Картинка в книге определённо переставала быть графическим пересказом сюжета, её язык мог быть передан одному или всем её персонажам, вещающим на нём от первого лица. Попов после Достоевского иллюстрировал для престижной «Библиотеки всемирной литературы» подкрашенными литографиями «Робинзона Крузо» (М.: Гослитиздат, 1974). Он сделал как бы странички дневника Робинзона, покрытые его записями и набросками, детальными, иногда — трогательно неумелыми (ведь рисовал моряк Робинзон, а не художник Попов). План жилища и схемы зонта, покрой самодельной одежды и прочее приобщали читателя к его делам и заботам и намечали характер — упорный, деловитый и обстоятельный. Как сам роман, написанный от первого лица, рисунки становились графическим «текстом», а не иллюстрацией в привычном смысле этого слова.
Иллюстрирование превращалось в искусство интерпретации литературы и получало в этом качестве небывалую свободу. Когда-то, на рубеже пятидесятых годов, А. Чегодаев упрекал в докладе на сессии Академии художеств двух известных художников, показавших на выставке свои серии рисунков к «Фоме Гордееву» М. Горького, в напрасном труде и распылении сил: «Их иллюстрации, сами по себе во многом удачные, ничего не прибавляют к тому, что было гораздо полнее, цельнее и ярче сделано Кукрыниксами». Тогдашнее понимание «задач» иллюстрации предполагало возможность лишь одного «правильного» решения. В конце же семидесятых два мастера одного поколения представили совершенно полярные трактовки классического памятника — «Одиссеи» Гомера.

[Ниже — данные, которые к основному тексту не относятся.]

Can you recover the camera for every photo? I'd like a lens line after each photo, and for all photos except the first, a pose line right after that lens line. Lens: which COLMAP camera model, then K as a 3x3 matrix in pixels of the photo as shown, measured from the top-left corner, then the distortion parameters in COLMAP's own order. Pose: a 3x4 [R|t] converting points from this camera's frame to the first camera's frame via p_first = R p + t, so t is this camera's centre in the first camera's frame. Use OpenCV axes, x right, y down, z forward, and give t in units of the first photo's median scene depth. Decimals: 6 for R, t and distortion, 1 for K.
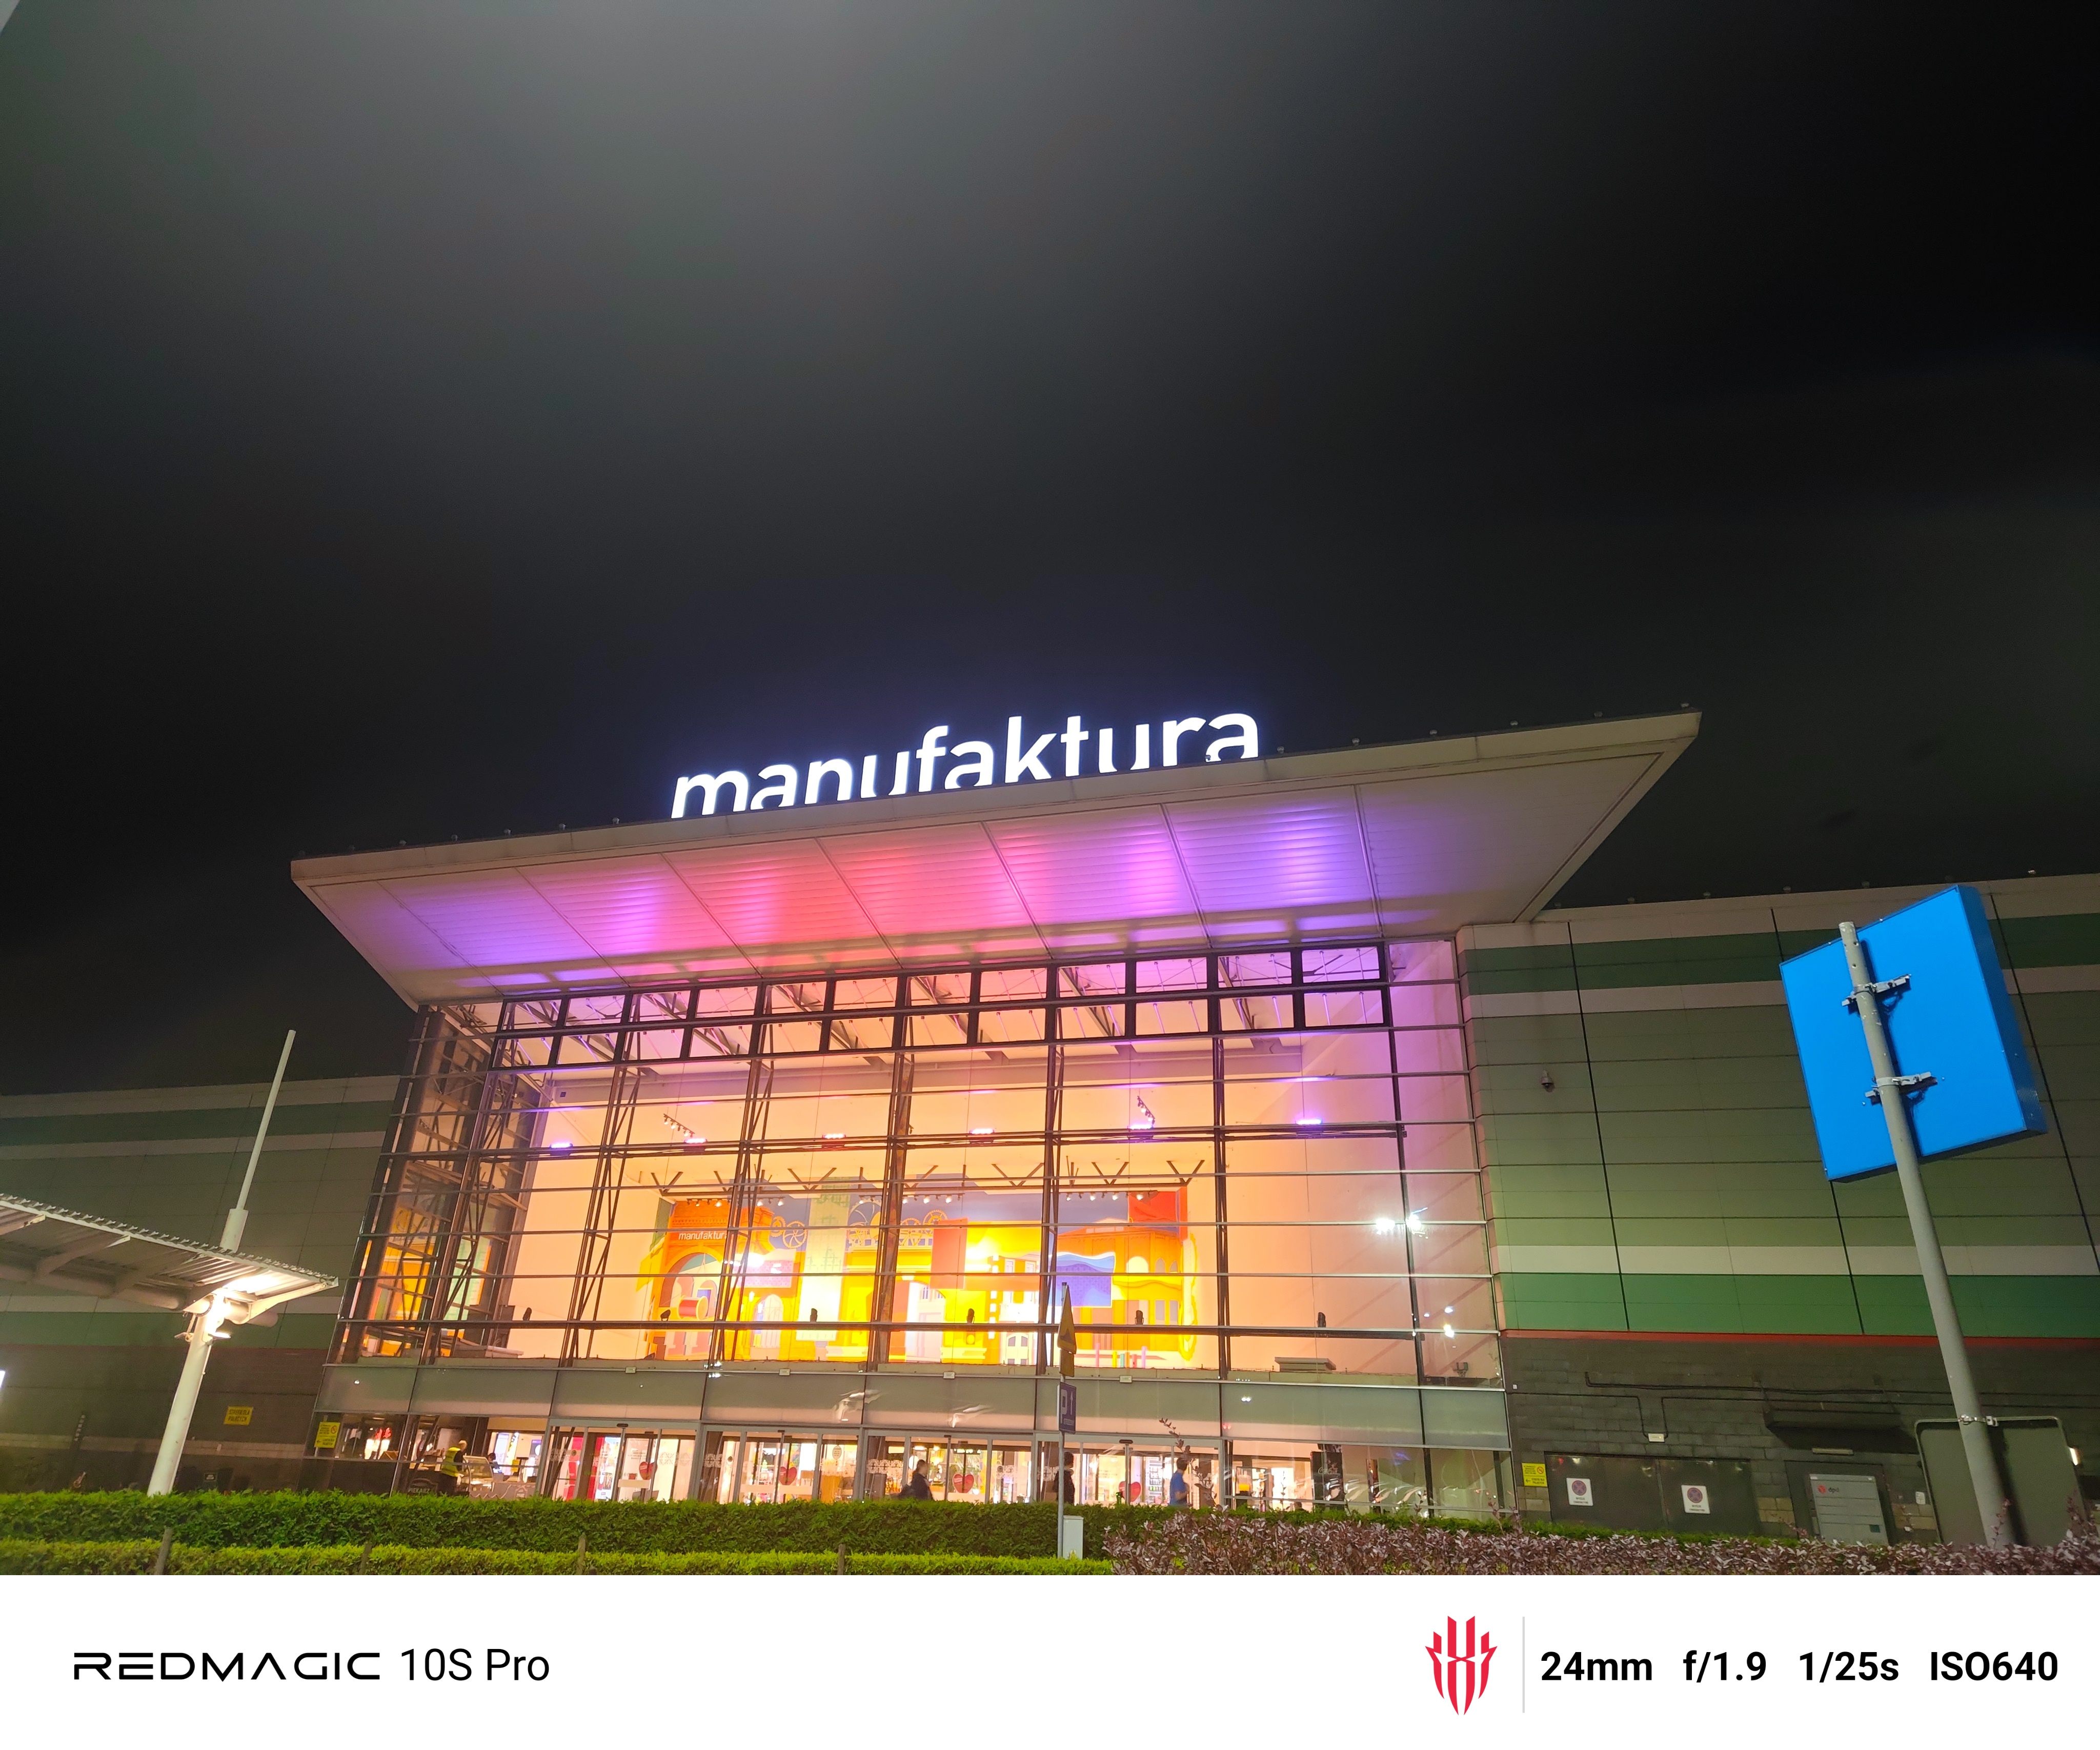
lens RADIAL K [[1373.8, 0, 1048.2], [0, 1373.8, 789.5], [0, 0, 1]] dist [0.033272, -0.004590]
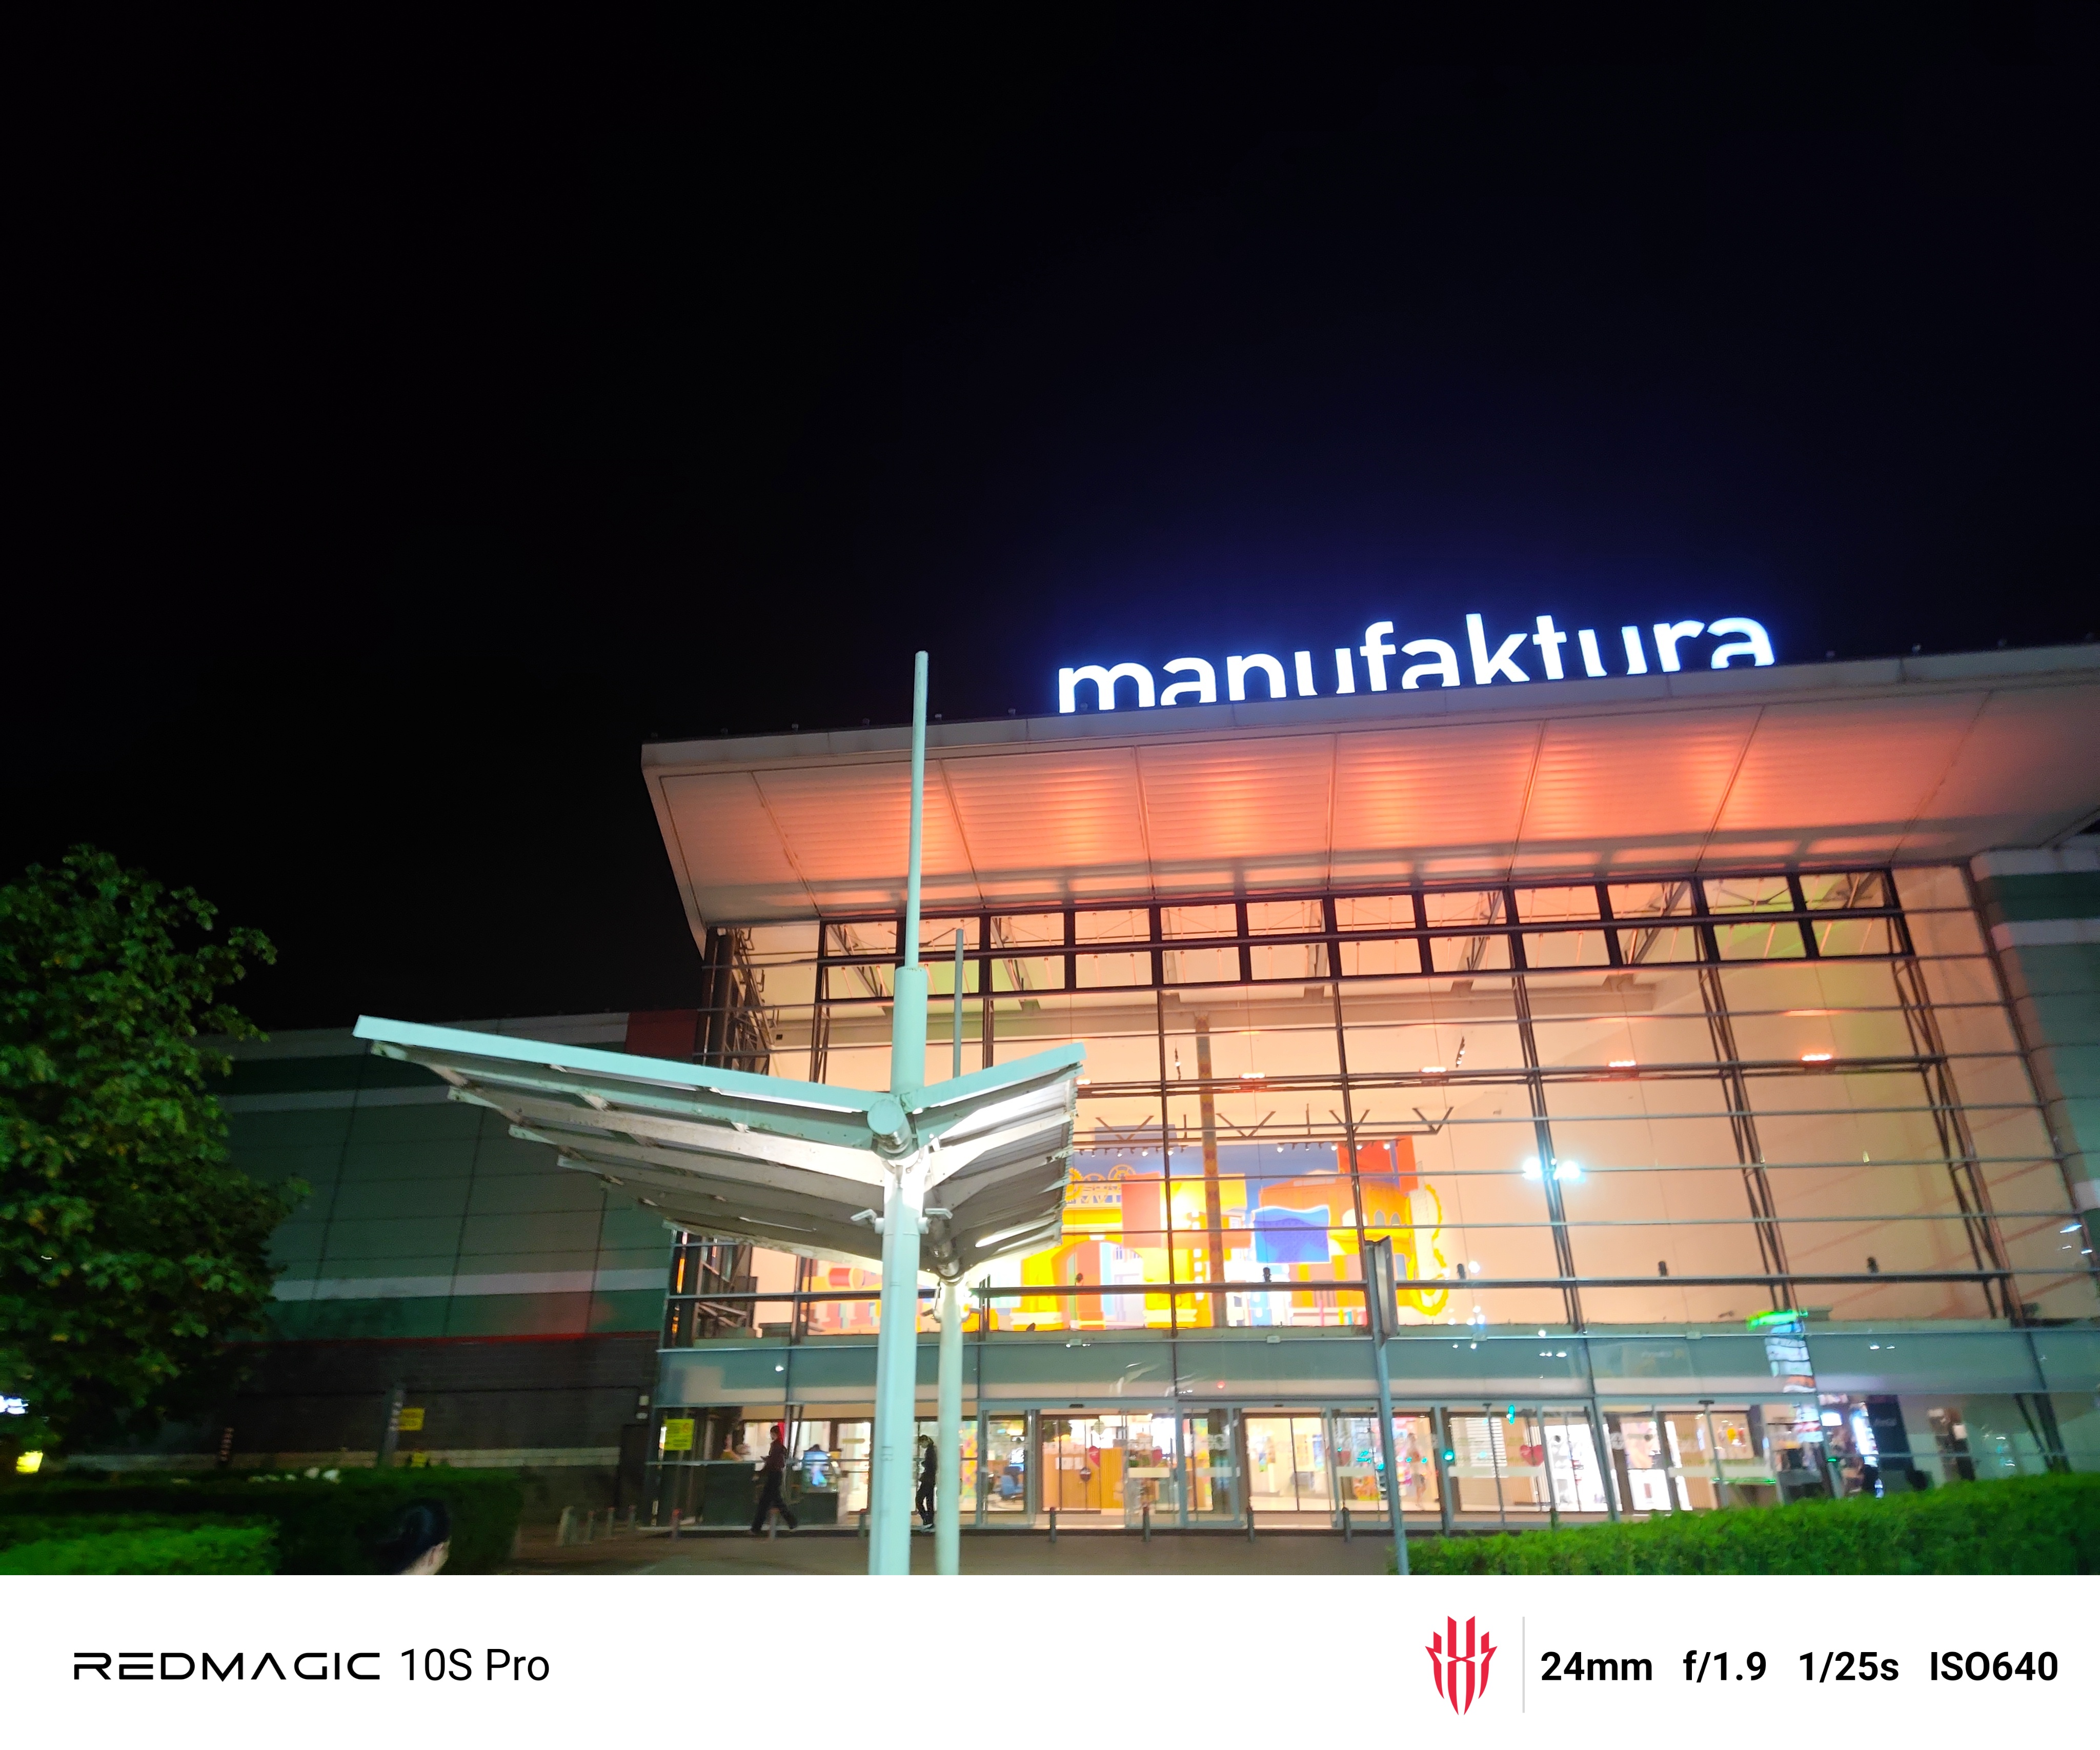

В ксилографиях Д. Бисти (М.: Правда, 1984) это варварский, страшноватый мир, проникнутый первобытной экспрессией и полный суеверий и страхов. Конфликты в нём, яростные и кровавые, решаются на кратчайшем расстоянии, в упор. Никаких психологических оттенков, движения угловаты и резки, все лица — маски. А на акварелях М. Митурича (М.: Советская Россия, 1984) запечатлено свежее и чуть ещё затуманенное утро античного человечества, идиллия гармоничного мира, раскрытого в ещё неясное будущее.
Нет смысла рассуждать, кто из художников вернее прочёл древнюю книгу. Ведь каждый отыскал в ней нечто своё, и это делает обе работы интересными.
Соболев Ю. Участие художника в научно-популярной книге // Искусство книги — 65/66. Вып. III. 1958–1960. С. 40–41.
Соболев Ю. Участие художника в научно-популярной книге. С. 22.
Чегодаев А. Художник и книга // Искусство книги. Вып. III. 1958–1960. С. 40–41.
Гончаров А. Д. Тревожные факты // Творчество. 1957. № 6. С. 11.
Соболев Ю. Заметки о Шестой выставке художников книги // Полиграфическое производство. 1957. № 5. С. 22.
Там же.
Каменский А. В поисках нового // Творчество. 1957. № 5. Цит. по: Искусство книги. Вып. 2. М. 1961. С. 33.
Ляхов В. Н. Очерки теории искусства книги. М., 1971. С. 9.
Там же. С. 12.
Там же. С. 65.
Чегодаев А. Д. Современное состояние и задачи книжной и станковой графики // Современное состояние и задачи советской графики. М., 1951. С. 18.
Соболев Ю. Участие художника в научно-популярной книге // Искусство книги — 65/66. Вып. 6. М., 1970. С. 19.
Чегодаев А. Художник и книга // Искусство книги. Вып. III. 1958–1960. С. 40–41.